How could I come! Why did I! But I couldn’t
keep away! I tried to stay in the mountains.
But I couldn’t. Something dragged me day
and night. Nobody knows I am here!” She
got up and looked about her again. “I have
never been in here since I went out with her,”
she said. “They would not let me come back.
They said it would kill me. And now I have come—and
everything is here—all the things we lived
with—and she is millions and millions—and
millions of miles away!”
“Who—who—was
it?” Jane asked timidly in a low voice.
“It was my little girl,”
the poor young beauty said. “It was my
little Andrea. Her portrait is in the library.”
Jane began to tremble somewhat herself.
“That—?” she began—and
ended: “She is dead?”
Mrs. Haldon had dragged herself almost
as if unconsciously to the stairs. She leaned
against the newel post and her face dropped upon her
hand.
“Oh! I don’t know!”
she cried. “I cannot believe it. How
could it be? She was playing in her nursery—laughing
and playing—and she ran into the next room
to show me a flower—and as she looked up
at me—laughing, I tell you—laughing—she
sank slowly down on her knees—and the flower
fell out of her hand quietly—and everything
went out of her face—everything was gone
away from her, and there was never anything more—never!”
Jane Foster’s hand had crept
up to her throat. She did not know what made
her cold.
“My little girl—” she began,
“her name is Judith—”
“Where is she?” said Mrs. Haldon in a
breathless way.
“She is up-stairs,” Jane
answered slowly. “She goes—into
that back room—on the fourth floor—”
Mrs. Haldon turned upon her with wide eyes.
“It is locked!” she said.
“They put everything away. I have the key.”
“The door opens for her,”
said Jane. “She goes to play with a little
girl—who comes to her. I think she
comes over the roof from the next house.”
“There is no child there!”
Mrs. Haldon shuddered. But it was not with horror.

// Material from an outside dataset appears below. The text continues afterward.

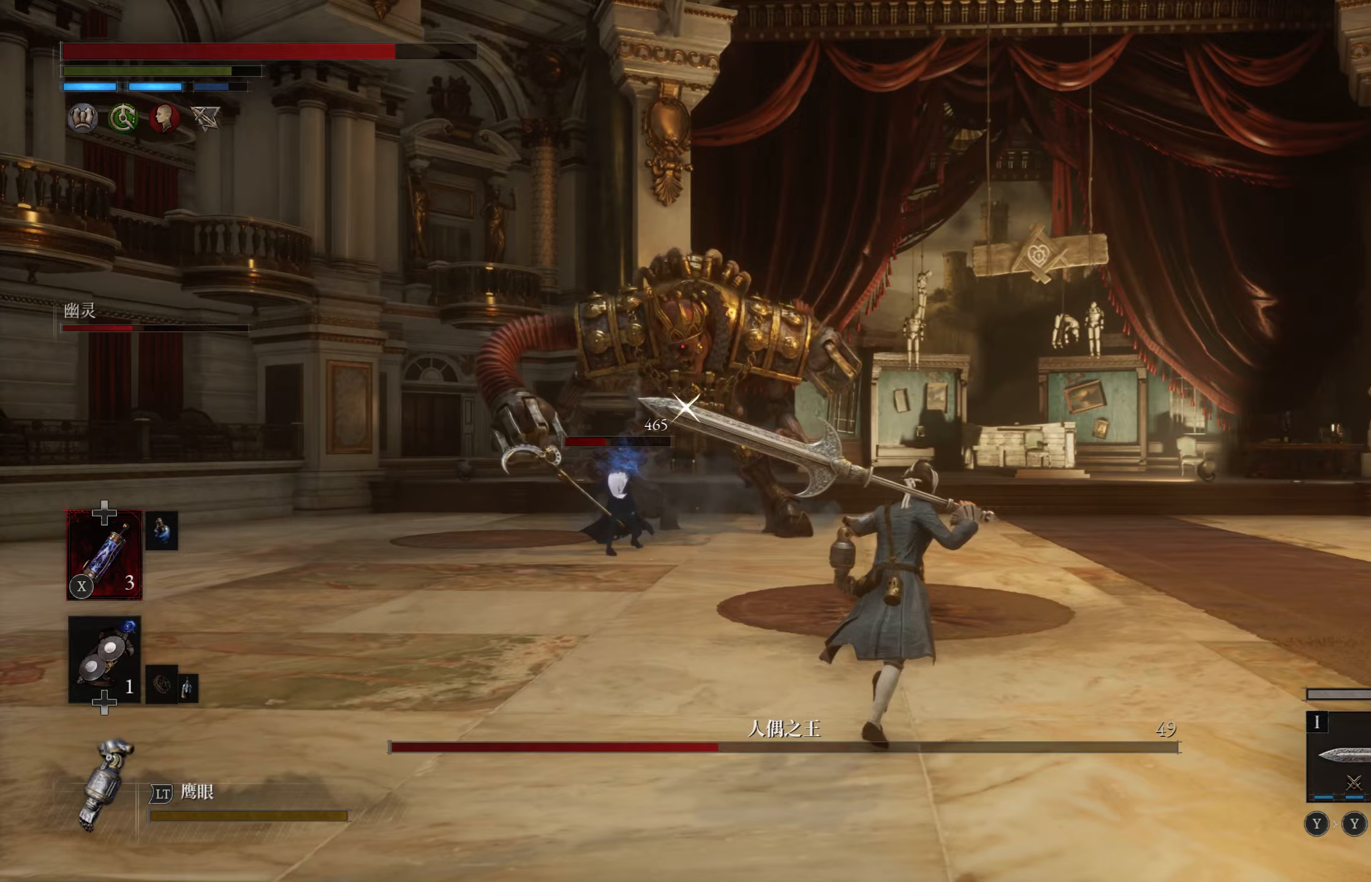
{"dt_ms": 500, "buttons": ["CIRCLE"], "left_stick": "up-right", "right_stick": "center", "events": [[283, "CIRCLE", "down"]]}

There was actually a wild dawning bliss in her face.
“What is she like?”
“She is like the picture.”
Jane scarcely knew her own monotonous voice.
The world of real things was being withdrawn from her
and she was standing without its pale—alone
with this woman and her wild eyes. She began
to shiver because her warm blood was growing cold.
“She is a child with red hair—and
there is a deep dimple near her mouth. Judith
told me. You must not touch her.”
She heard a wild gasp—a
flash of something at once anguish and rapture blazed
across the haggard, young face—and with
a swerving as if her slight body had been swept round
by a sudden great wind, Mrs. Haldon turned and fled
up the stairs.
Jane Foster followed. The great
wind swept her upward too. She remembered no
single intake or outlet of breath until she was upon
the fourth floor.
The door of the Closed Room stood
wide open and Mrs. Haldon was swept within.
Jane Foster saw her stand in the middle
of the room a second, a tall, swaying figure.
She whirled to look about her and flung up her arms
with an unearthly rapturous, whispered cry:
“It is all as she left it when
she ran to me and fell. She has been here—to
show me it is not so far!”
She sank slowly upon her knees, wild
happiness in her face—wild tears pouring
down it.
“She has seen her!” And
she stretched forth yearning arms towards the little
figure of Judith, who lay quiet upon the sofa in the
corner. “Your little girl has seen her—and
I dare not waken her. She is asleep.”
Jane stood by the sofa—looking
down. When she bent and touched the child the
stillness of the room seemed to have got into her
blood.
“No,” she said, quivering,
but with a strange simplicity. “No! not
asleep! It was this way with her Aunt Hester.”